Unfortunately, the tendency of politicians and policy-makers in West Pakistan to equate East Bengalis' love for Bangla with the Bangla spoken by East Bengali Hindus - and, by imputed and illogical extension, with the Indianness of West Bengali Hindus - apparently diluted the core "Pakistani-ness" of East Bengali Muslims. Such convolutions produced expected results: the break-up of Pakistan just 24 years after its own secession from India.

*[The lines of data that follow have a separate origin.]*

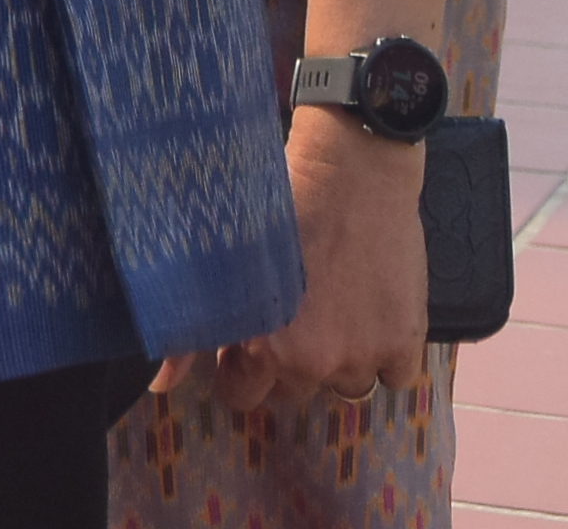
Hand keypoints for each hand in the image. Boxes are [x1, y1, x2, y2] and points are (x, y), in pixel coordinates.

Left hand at [208, 111, 427, 413]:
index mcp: (264, 347)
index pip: (244, 396)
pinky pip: (397, 377)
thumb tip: (161, 385)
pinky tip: (373, 317)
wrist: (353, 171)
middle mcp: (314, 361)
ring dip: (342, 361)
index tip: (251, 344)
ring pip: (348, 387)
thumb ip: (190, 333)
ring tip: (337, 312)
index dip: (242, 370)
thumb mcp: (222, 262)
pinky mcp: (406, 340)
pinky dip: (388, 355)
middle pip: (296, 392)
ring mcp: (364, 354)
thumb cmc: (282, 205)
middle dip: (291, 364)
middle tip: (297, 318)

The Language Movement was the catalyst in the linguistic/political reimagination of Pakistan that led to the dissolution of that country. Today's Bangladesh owes to it the homage of history: "Amar bhaiyer rokte rangano Ekushey February/ Ami ki bhulite pari?"

My Ekushey Legacy

The mother tongue is not just another tongue. People are capable of learning many languages, some, indeed, with which they become more familiar than they do with their mother tongue. The Indian cultural stalwart P.L. Lal once said that Punjabi was his mother's tongue but that English was his mother tongue. I understand that sentiment perfectly. In my own case, I took to English with effortless ease because it was spoken by my essentially adoptive father, a Malayali, whose only means of communicating with me was in his Oxbridge English. But I spoke Bangla with everyone else in my family. English came to be my chosen language of cultural affiliation and economic sustenance. From my Honours in English at Presidency College, Calcutta, to my M.Litt. in History at Cambridge as a Chevening scholar, and to my Fulbright visiting scholarship at Harvard, I have been a part of the English-speaking world. From Calcutta's The Statesman to Hong Kong's Asiaweek and Singapore's The Straits Times, English has fed me, and continues to do so through the Dhaka Courier today. What do I not owe to English?

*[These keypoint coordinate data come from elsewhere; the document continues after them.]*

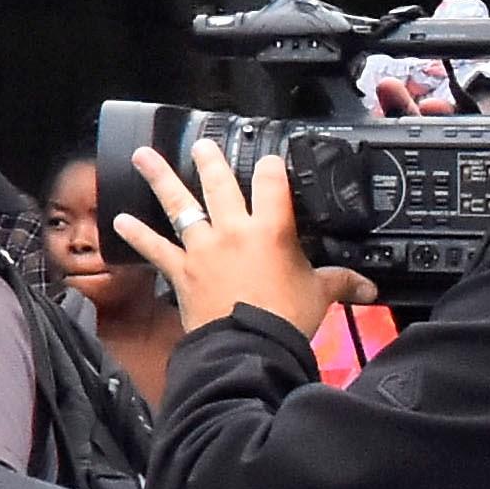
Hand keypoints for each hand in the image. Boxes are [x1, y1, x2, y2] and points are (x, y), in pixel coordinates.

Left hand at [121, 134, 330, 336]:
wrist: (249, 345)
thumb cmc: (286, 318)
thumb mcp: (321, 295)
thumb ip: (343, 283)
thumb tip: (370, 288)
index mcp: (271, 230)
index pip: (273, 185)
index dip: (271, 167)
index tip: (268, 156)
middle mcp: (233, 231)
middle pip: (220, 186)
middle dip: (211, 161)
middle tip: (201, 143)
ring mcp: (202, 248)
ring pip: (179, 205)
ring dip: (160, 179)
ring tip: (143, 156)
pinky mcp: (180, 270)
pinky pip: (154, 248)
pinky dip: (136, 235)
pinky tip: (119, 220)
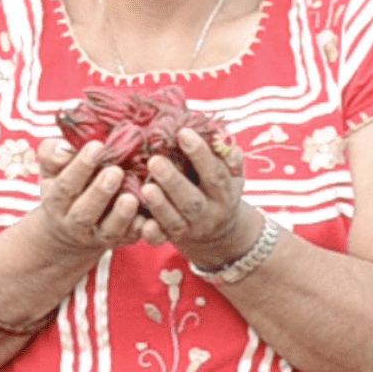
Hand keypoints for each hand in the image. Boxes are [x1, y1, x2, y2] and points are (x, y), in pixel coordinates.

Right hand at [36, 139, 145, 260]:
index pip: (65, 186)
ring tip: (131, 198)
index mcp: (56, 202)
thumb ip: (51, 154)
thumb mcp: (51, 170)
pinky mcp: (120, 240)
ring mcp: (98, 235)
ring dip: (121, 215)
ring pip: (109, 229)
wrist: (69, 231)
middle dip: (100, 192)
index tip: (96, 146)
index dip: (80, 167)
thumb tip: (65, 150)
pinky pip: (131, 238)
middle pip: (85, 212)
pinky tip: (148, 218)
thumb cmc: (64, 187)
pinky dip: (139, 229)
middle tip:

Most of me, of course, but not all. Bangla has made me worthy of English, as is the case the other way around. It is in Bangla that I learnt to look around as an infant for my parents, to hunger, to hurt, to cry, to eat, to pee, to potty and to leave it to my family to clean up the royal mess after the Bengali me.

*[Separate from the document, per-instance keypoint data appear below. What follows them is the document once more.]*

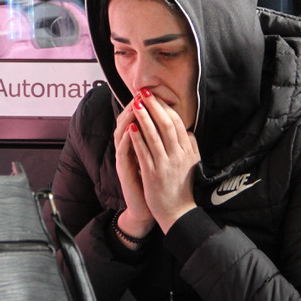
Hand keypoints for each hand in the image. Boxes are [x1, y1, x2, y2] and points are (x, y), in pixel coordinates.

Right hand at [113, 101, 154, 241]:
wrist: (147, 207)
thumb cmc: (155, 183)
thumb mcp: (161, 159)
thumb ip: (166, 143)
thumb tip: (179, 128)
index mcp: (140, 144)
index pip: (139, 119)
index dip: (146, 106)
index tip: (155, 94)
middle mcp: (129, 148)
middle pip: (127, 120)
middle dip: (135, 106)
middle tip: (143, 94)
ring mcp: (125, 158)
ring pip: (122, 132)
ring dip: (128, 119)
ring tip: (136, 107)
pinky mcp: (123, 169)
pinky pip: (122, 151)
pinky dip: (126, 140)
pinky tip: (131, 131)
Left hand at [127, 89, 199, 231]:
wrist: (178, 212)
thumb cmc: (183, 186)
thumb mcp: (192, 163)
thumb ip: (191, 145)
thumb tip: (187, 129)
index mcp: (187, 151)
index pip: (177, 123)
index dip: (166, 108)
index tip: (156, 96)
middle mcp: (178, 156)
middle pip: (166, 125)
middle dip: (155, 107)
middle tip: (145, 94)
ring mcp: (165, 165)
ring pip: (154, 136)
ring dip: (144, 118)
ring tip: (136, 105)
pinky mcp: (153, 174)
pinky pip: (144, 153)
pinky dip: (137, 139)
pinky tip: (130, 128)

And I wasn't even born in East Bengal, where, at the moment of my birth in 1957, I would have inherited the legacy of the language martyrs whose blood had ensured that every Bangali child would possess the right to speak in Bangla. To those giants of life and death I owe the pride that I feel even at the smallness of my Bangali existence, expressed in English.

That's me. Many humans are larger than me. The Oxford historian Tapan Raychaudhuri's autobiographical Bangalnama celebrates the depth and reach of his Bangal (not just Bangali) provenance, as does the Cambridge economist Amartya Sen's Home in the World, which bears testimony to the capacity of language to bridge and even overcome religious divides. Both Tapanbabu and Amartyada share with me the happy fate of having entered the creaking gates of Presidency in the formative youth of our international years, and all three of us emerged with a sense of Bangla's ripening agency in our departing years - they much more than I, of course. None of us would have achieved our intellectual fluency in English without our familial fluency in Bangla.

So, I owe my authenticity as a Bangali to the martyrs of the Language Movement. This year, as in every year to come in the Bangali calendar, so long as I live, I shall pay homage to the international lineage of Ekushey.